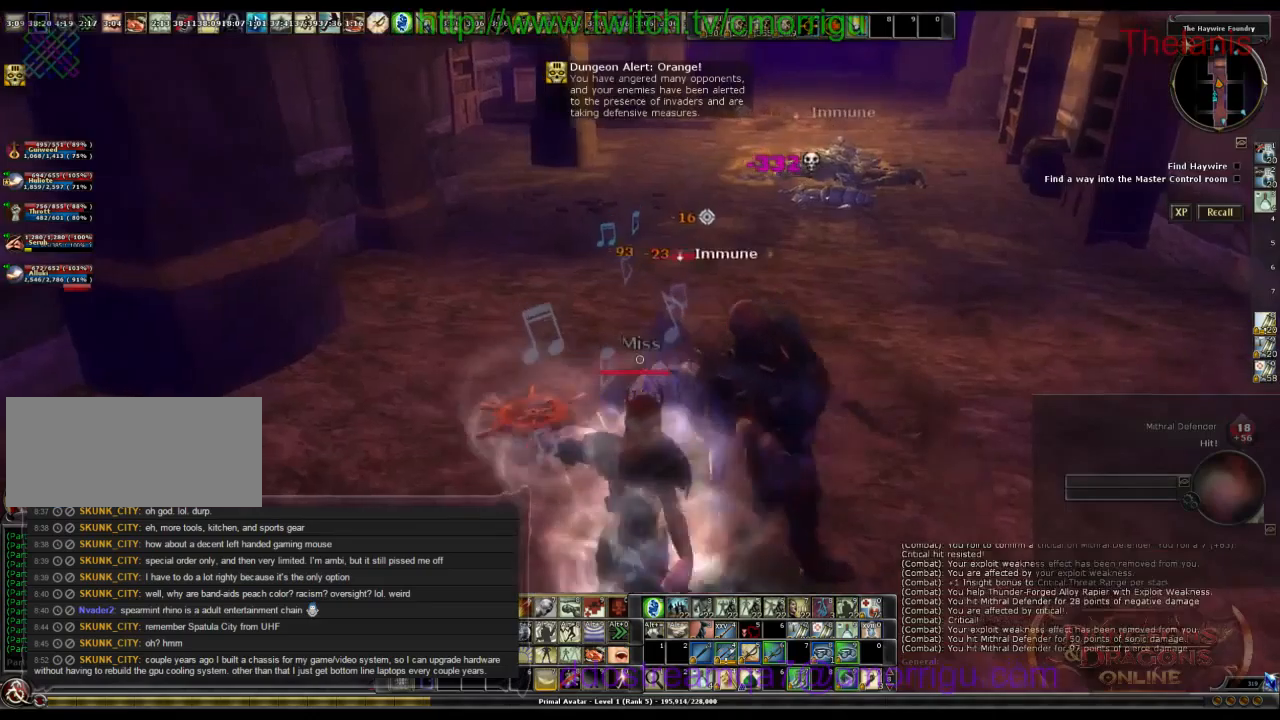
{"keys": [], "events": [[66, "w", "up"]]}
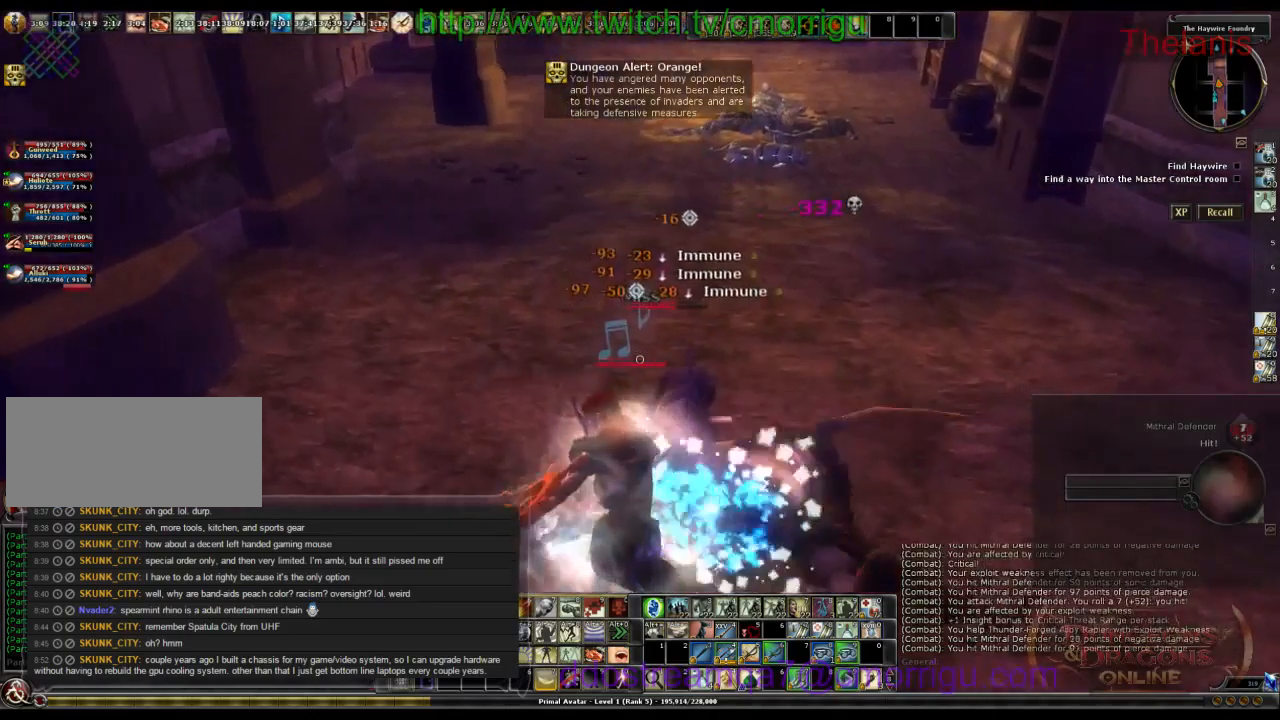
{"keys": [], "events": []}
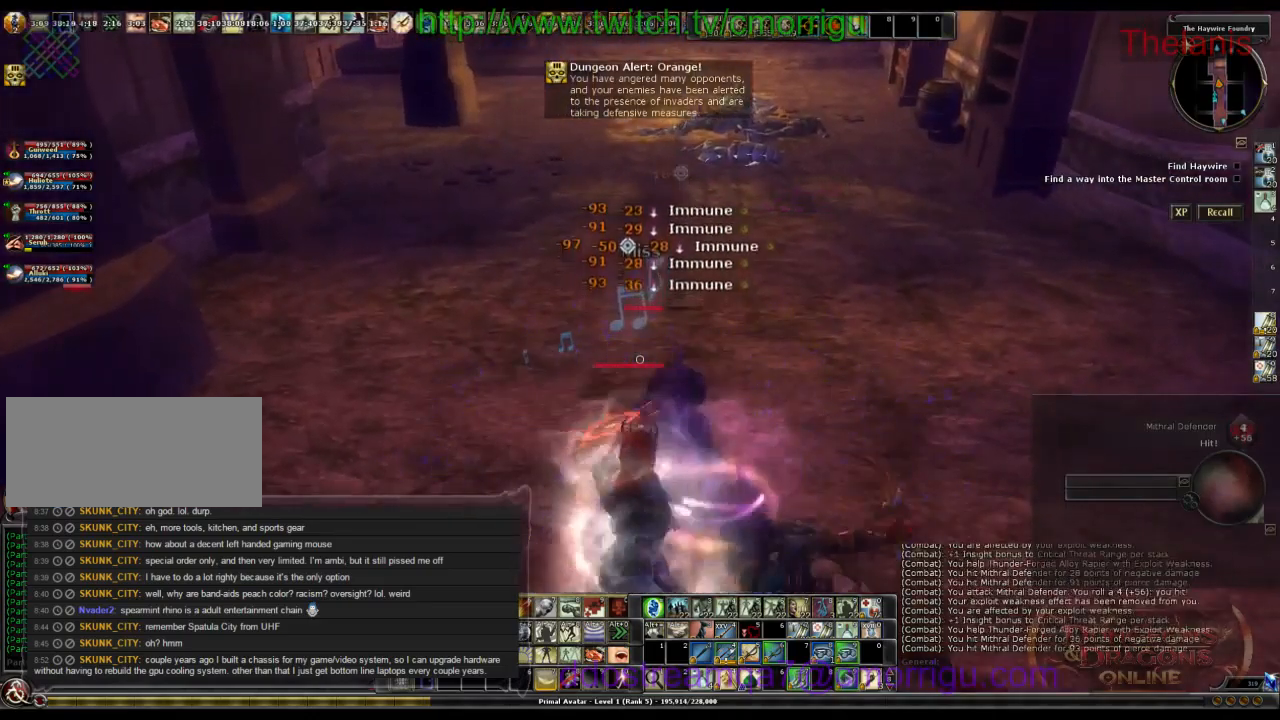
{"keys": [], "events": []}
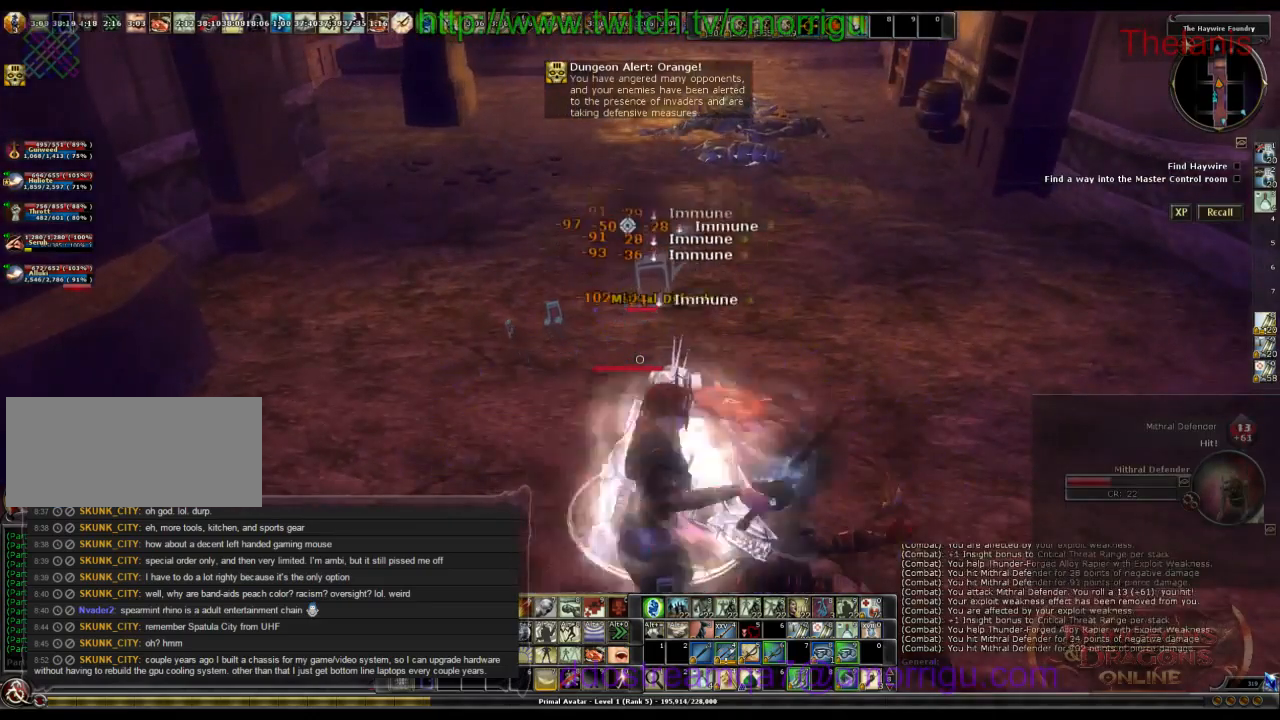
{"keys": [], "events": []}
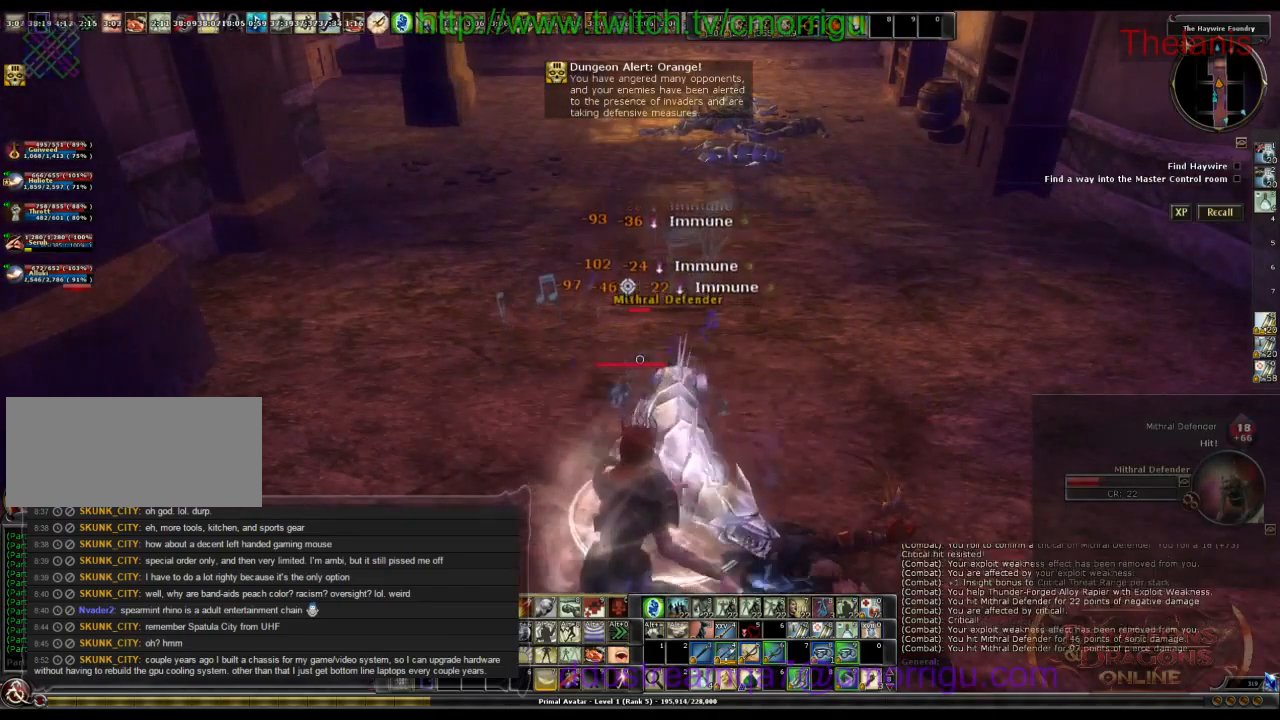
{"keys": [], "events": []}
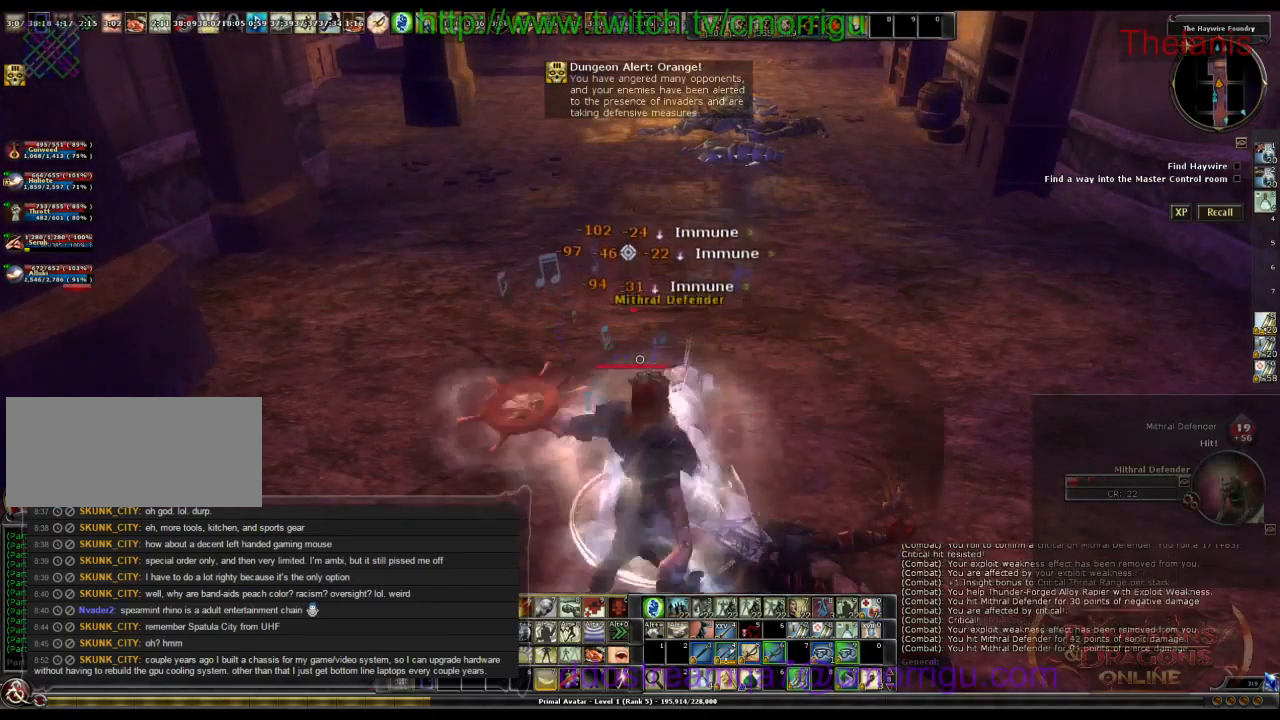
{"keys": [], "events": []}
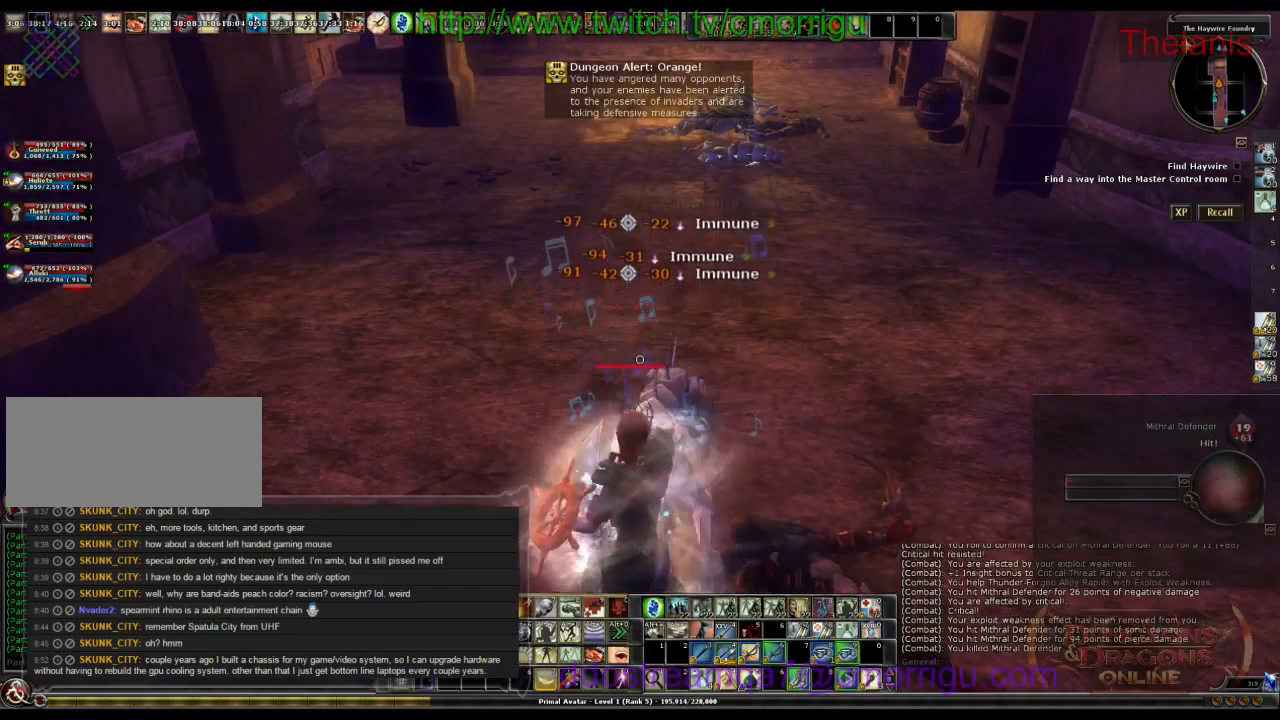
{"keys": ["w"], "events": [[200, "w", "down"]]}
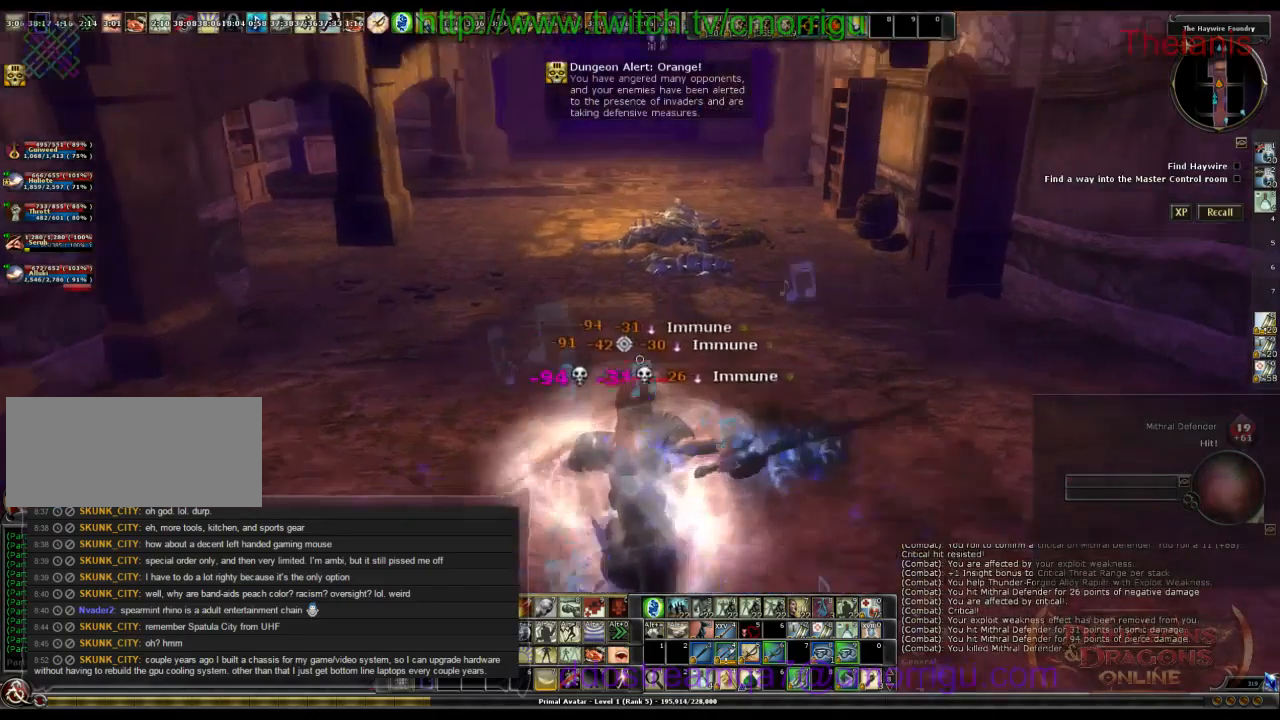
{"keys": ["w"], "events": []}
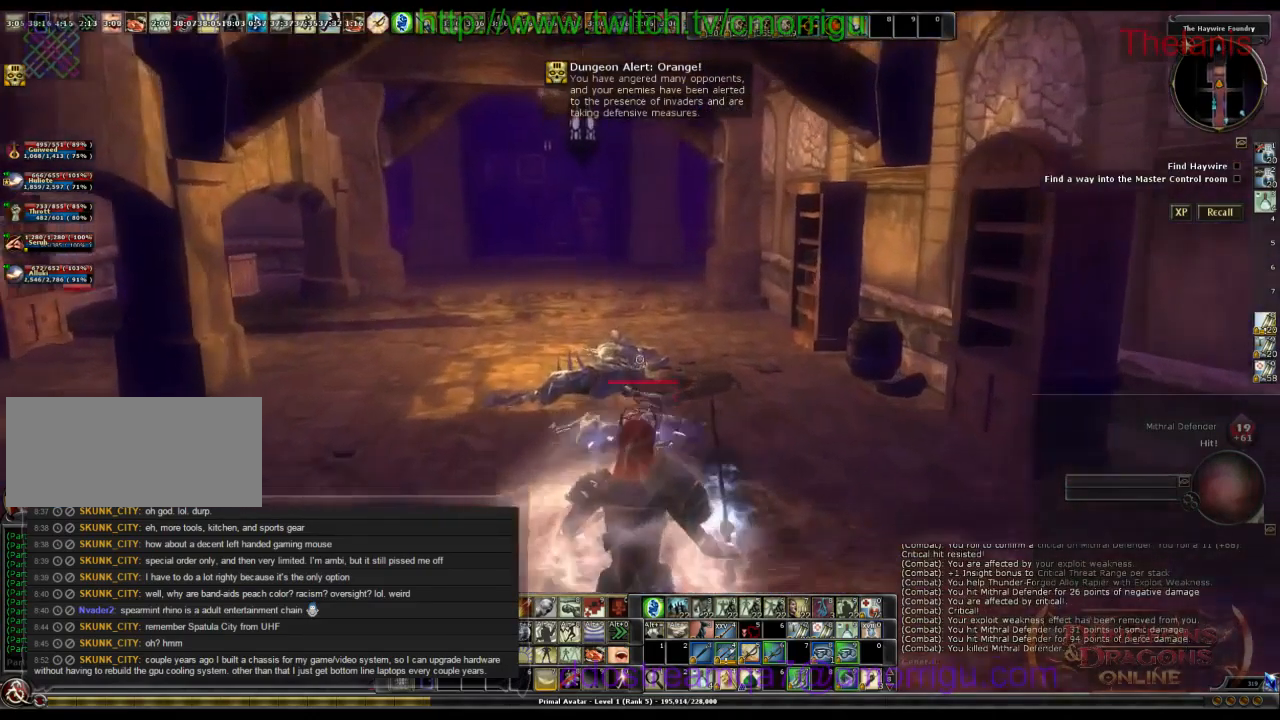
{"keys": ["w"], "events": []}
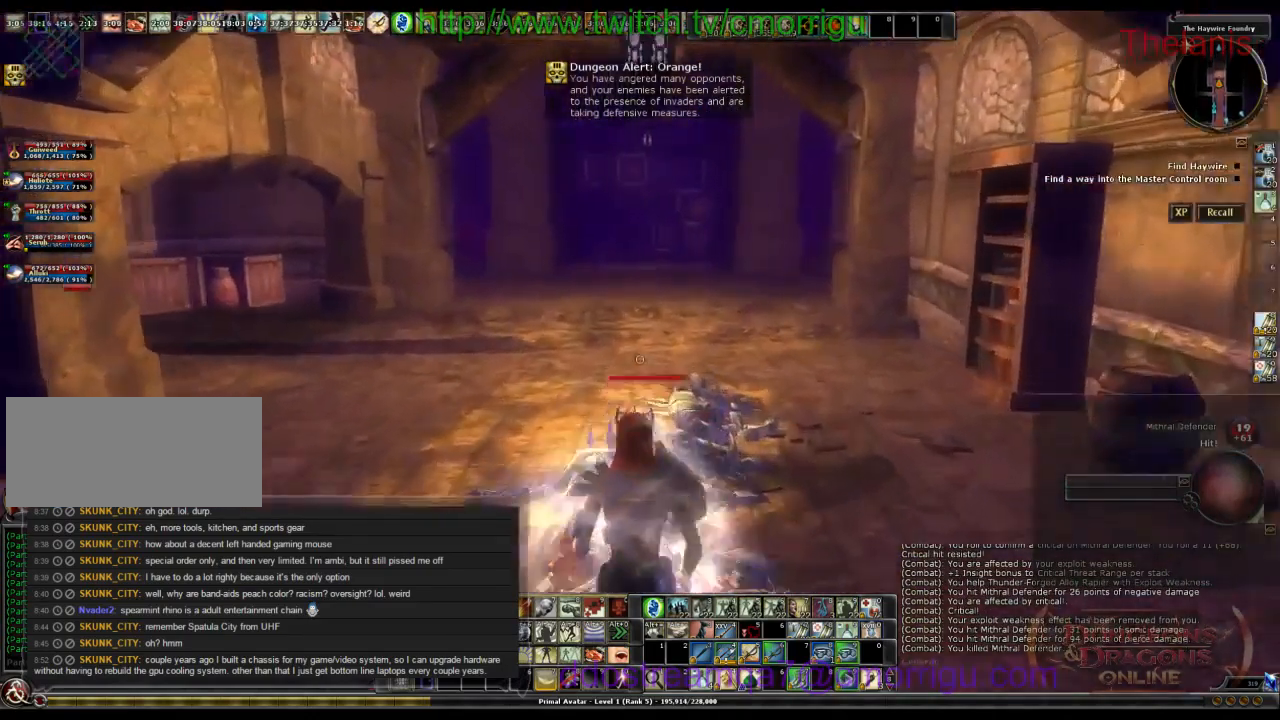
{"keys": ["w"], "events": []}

☆ ☆ ☆ ☆ ☆

### GOAL OF THE EXERCISE
All the records above need to be given again word for word. Skip the pictures.

### TASK RESPONSE
{"keys": [], "events": [[66, "w", "up"]]}
{"keys": [], "events": []}
{"keys": [], "events": []}
{"keys": [], "events": []}
{"keys": [], "events": []}
{"keys": [], "events": []}
{"keys": ["w"], "events": [[200, "w", "down"]]}
{"keys": ["w"], "events": []}
{"keys": ["w"], "events": []}
{"keys": ["w"], "events": []}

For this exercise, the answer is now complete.